[Start of section]
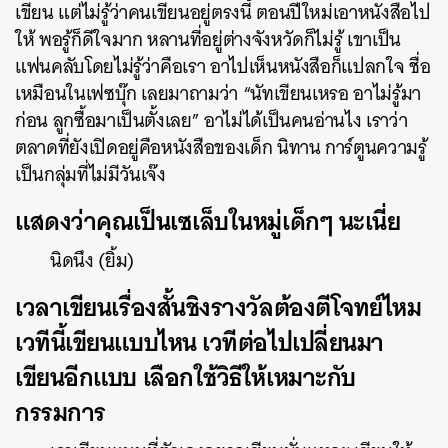
เขียน แต่ไม่รู้ว่าคนเขียนอยู่ตรงนี้ ตอนปีใหม่เอาหนังสือไป
ให้ พอรู้ก็ดีใจมาก หลานที่อยู่ต่างจังหวัดก็ไม่รู้ เขาเป็น
แฟนคลับโดยไม่รู้ว่าคือเรา อาไปเห็นหนังสือก็แปลกใจ ชื่อ
เหมือนในเฟซบุ๊ก เลยมาถามว่า “นัทเขียนเหรอ อาไม่รู้มา
ก่อน ลูกซื้อมาเป็นตั้งเลย” อาไม่ได้เป็นคนอ่านไง เราว่า
ตลาดที่ยังเปิดอยู่คือหนังสือของเด็ก นิทาน การ์ตูนความรู้
เป็นกลุ่มที่ไม่มีวันเจ๊ง
แสดงว่าคุณเป็นเซเล็บในหมู่เด็กๆ นะเนี่ย
นิดนึง (ยิ้ม)
เวลาเขียนเรื่องสั้นชิงรางวัลต้องตีโจทย์ไหม
เวทีนี้เขียนแบบไหน เวทีต่อไปเปลี่ยนมา
เขียนอีกแบบ เลือกใช้วิธีให้เหมาะกับ
กรรมการ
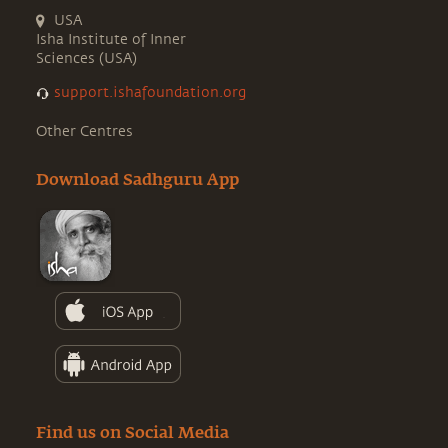
USA
Isha Institute of Inner
Sciences (USA)
support.ishafoundation.org
Other Centres
Download Sadhguru App
Find us on Social Media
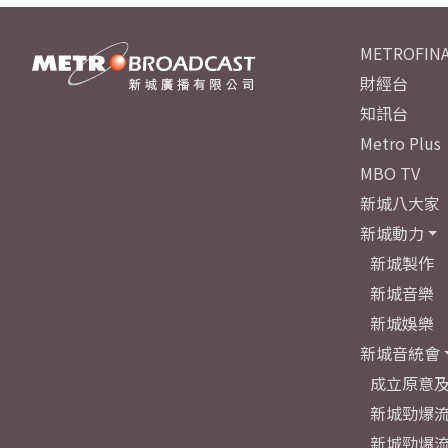
METROFINA
財經台
知訊台
Metro Plus
MBO TV
新城八大家
新城動力
新城製作
新城音樂
新城娛樂
新城音統會
成立原意
新城勁爆流
新城勁爆流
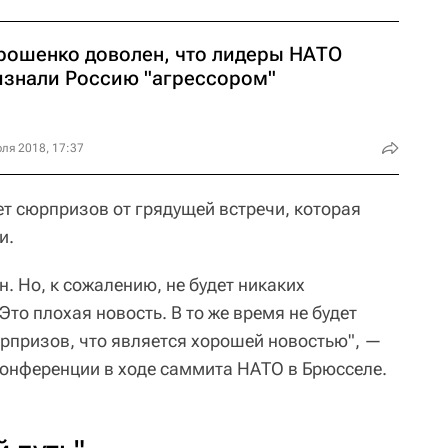
рошенко доволен, что лидеры НАТО
изнали Россию "агрессором"
ля 2018, 17:37
ет сюрпризов от грядущей встречи, которая
и.
. Но, к сожалению, не будет никаких
то плохая новость. В то же время не будет
рпризов, что является хорошей новостью", —
онференции в ходе саммита НАТО в Брюсселе.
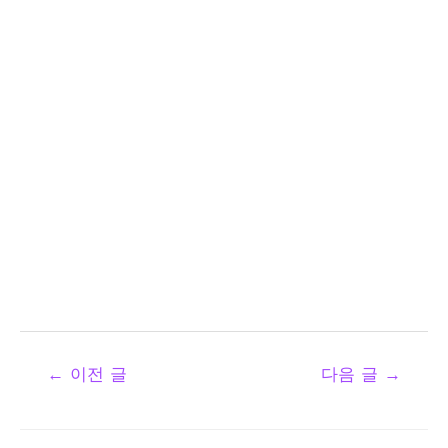
←
이전 글
다음 글
→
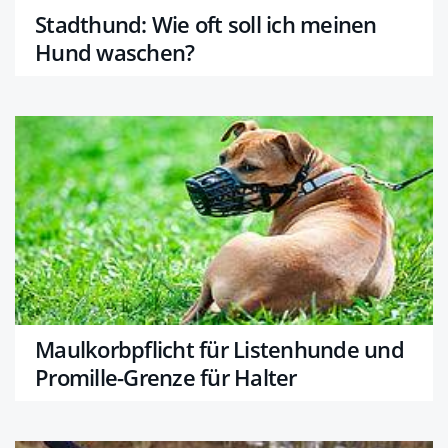
Stadthund: Wie oft soll ich meinen
Hund waschen?
Maulkorbpflicht für Listenhunde und
Promille-Grenze für Halter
[End of section]
WORK TASK - Take the material above from its first line through the line holding "рпризов, что является" and set it down exactly, without the pictures.

EXERCISE OUTPUT -
เขียน แต่ไม่รู้ว่าคนเขียนอยู่ตรงนี้ ตอนปีใหม่เอาหนังสือไป
ให้ พอรู้ก็ดีใจมาก หลานที่อยู่ต่างจังหวัดก็ไม่รู้ เขาเป็น
แฟนคลับโดยไม่รู้ว่าคือเรา อาไปเห็นหนังสือก็แปลกใจ ชื่อ
เหมือนในเฟซบุ๊ก เลยมาถามว่า “นัทเขียนเหรอ อาไม่รู้มา
ก่อน ลูกซื้อมาเป็นตั้งเลย” อาไม่ได้เป็นคนอ่านไง เราว่า
ตลาดที่ยังเปิดอยู่คือหนังสือของเด็ก นิทาน การ์ตูนความรู้
เป็นกลุ่มที่ไม่มีวันเจ๊ง
แสดงว่าคุณเป็นเซเล็บในหมู่เด็กๆ นะเนี่ย
นิดนึง (ยิ้ม)
เวลาเขียนเรื่องสั้นชิงรางวัลต้องตีโจทย์ไหม
เวทีนี้เขียนแบบไหน เวทีต่อไปเปลี่ยนมา
เขียนอีกแบบ เลือกใช้วิธีให้เหมาะกับ
กรรมการ
USA
Isha Institute of Inner
Sciences (USA)
support.ishafoundation.org
Other Centres
Download Sadhguru App
Find us on Social Media
METROFINA
財經台
知訊台
Metro Plus
MBO TV
新城八大家
新城動力
新城製作
新城音樂
新城娛樂
新城音統會
成立原意
新城勁爆流
新城勁爆流
рошенко доволен, что лидеры НАТО
изнали Россию "агрессором"
ля 2018, 17:37
ет сюрпризов от грядущей встречи, которая
и.
. Но, к сожалению, не будет никаких
то плохая новость. В то же время не будет
рпризов, что является хорошей новостью", —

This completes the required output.